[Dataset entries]
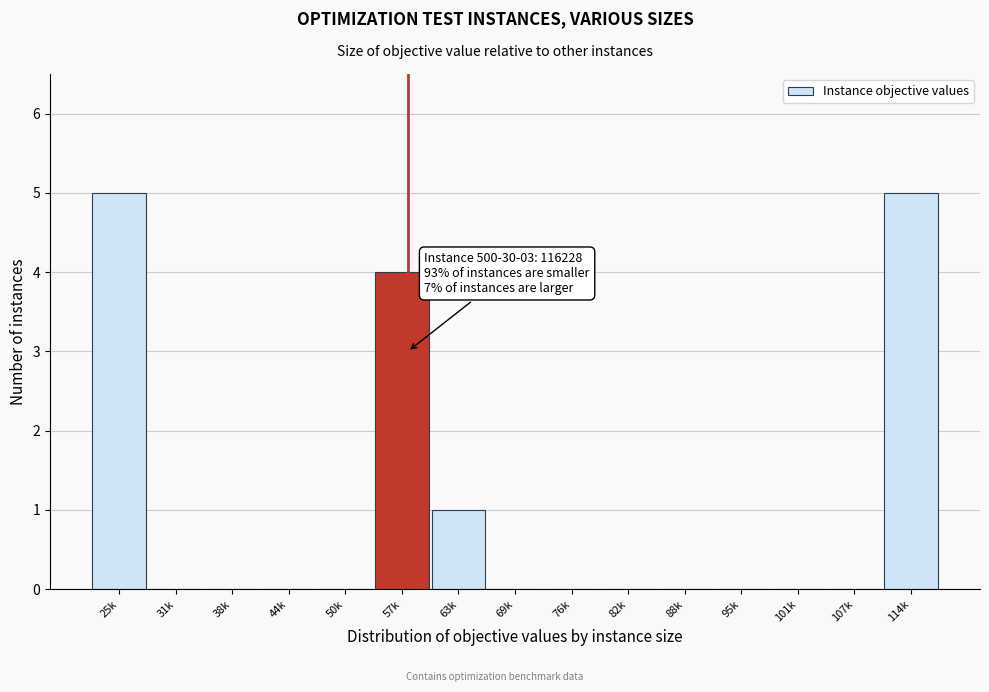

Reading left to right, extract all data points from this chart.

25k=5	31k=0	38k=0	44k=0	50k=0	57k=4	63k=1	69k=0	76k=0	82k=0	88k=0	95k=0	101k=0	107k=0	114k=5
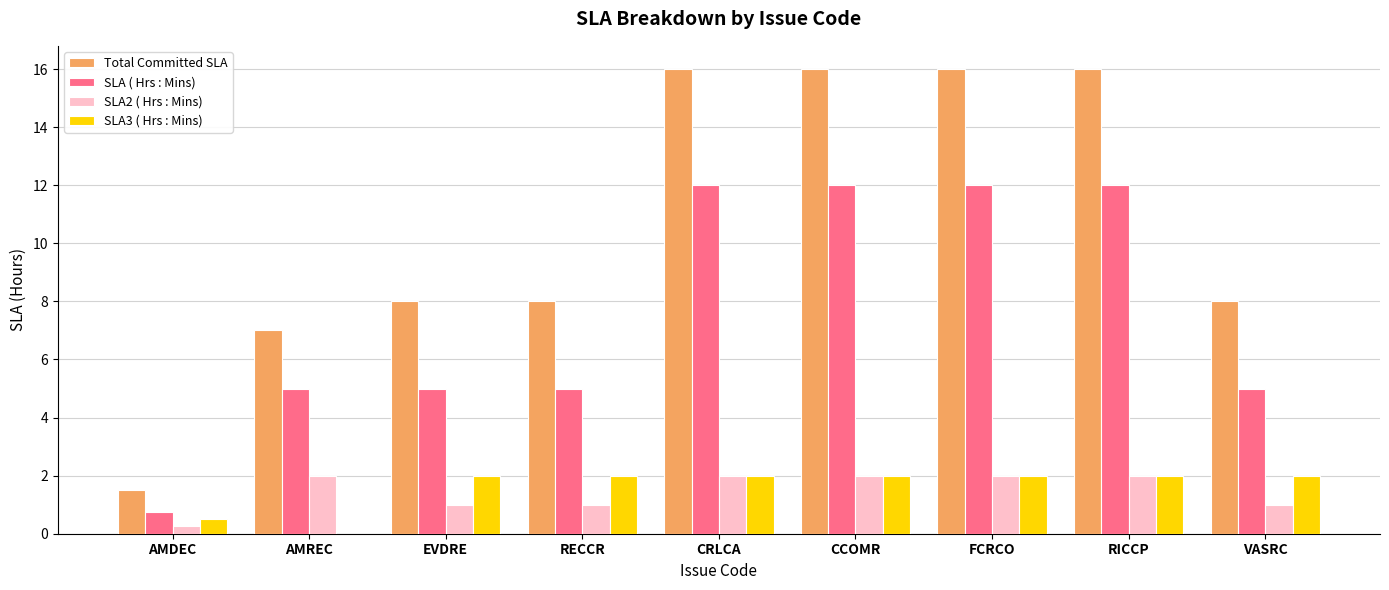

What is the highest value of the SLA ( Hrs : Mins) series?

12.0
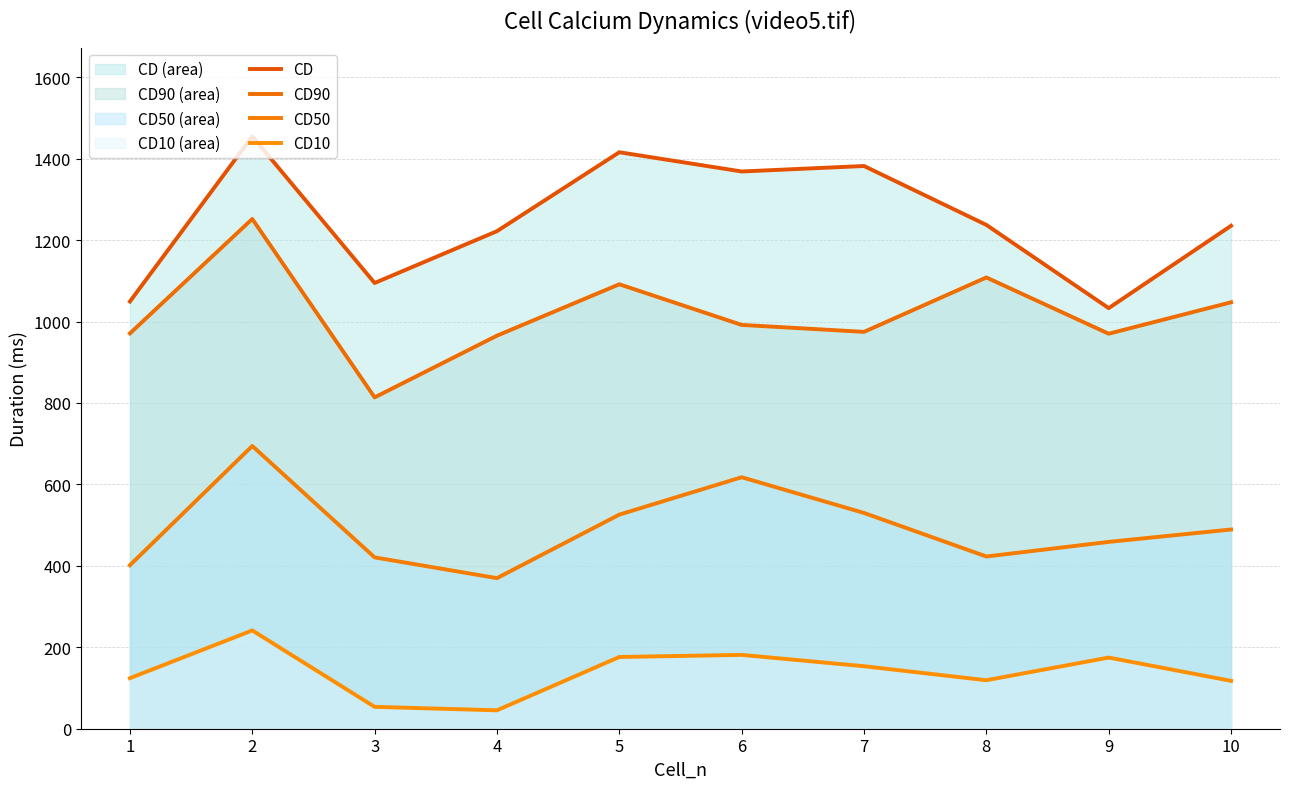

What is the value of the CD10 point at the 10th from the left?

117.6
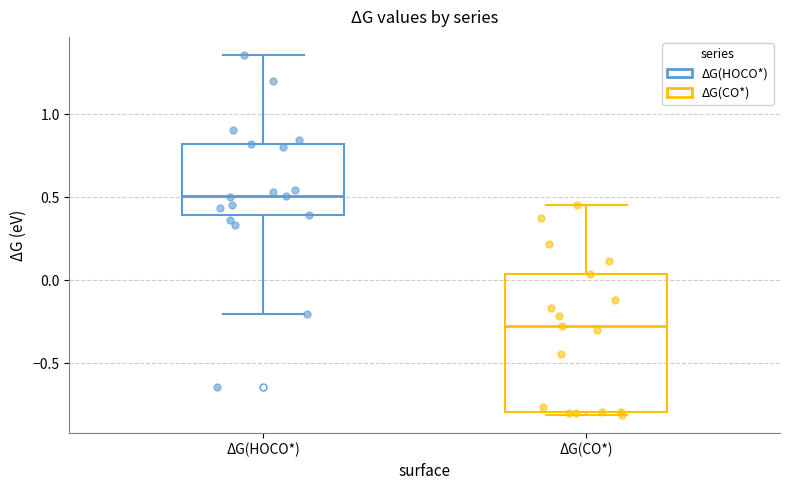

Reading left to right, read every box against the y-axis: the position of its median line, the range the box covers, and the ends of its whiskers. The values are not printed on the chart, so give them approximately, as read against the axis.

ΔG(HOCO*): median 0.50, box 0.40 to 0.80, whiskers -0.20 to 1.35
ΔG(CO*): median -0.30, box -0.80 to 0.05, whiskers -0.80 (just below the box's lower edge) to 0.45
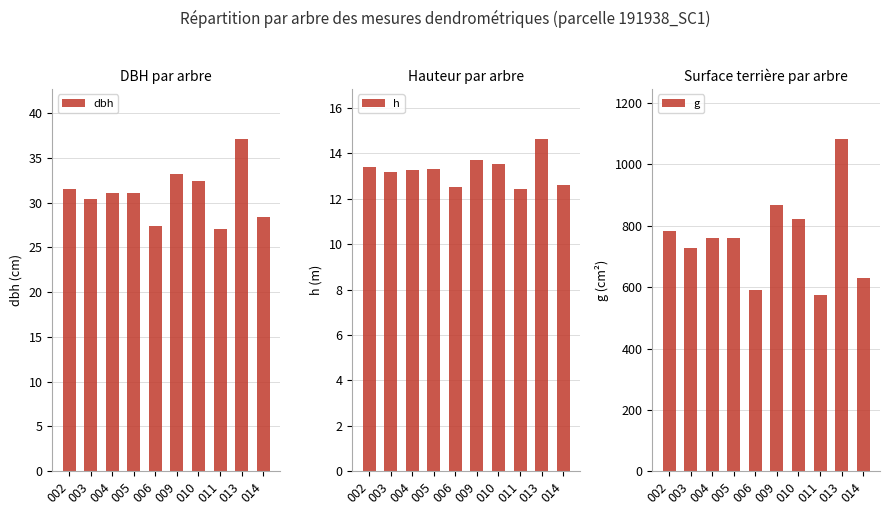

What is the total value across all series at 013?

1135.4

### Aim of the exercise
Write out all the records again with "Reading left to right" swapped for "Moving from left to right" and nothing else changed, leaving out the pictures.

### Exercise response
Moving from left to right, extract all data points from this chart.

25k=5	31k=0	38k=0	44k=0	50k=0	57k=4	63k=1	69k=0	76k=0	82k=0	88k=0	95k=0	101k=0	107k=0	114k=5

What is the highest value of the SLA ( Hrs : Mins) series?

12.0

What is the value of the CD10 point at the 10th from the left?

117.6

Moving from left to right, read every box against the y-axis: the position of its median line, the range the box covers, and the ends of its whiskers. The values are not printed on the chart, so give them approximately, as read against the axis.

ΔG(HOCO*): median 0.50, box 0.40 to 0.80, whiskers -0.20 to 1.35
ΔG(CO*): median -0.30, box -0.80 to 0.05, whiskers -0.80 (just below the box's lower edge) to 0.45

What is the total value across all series at 013?

1135.4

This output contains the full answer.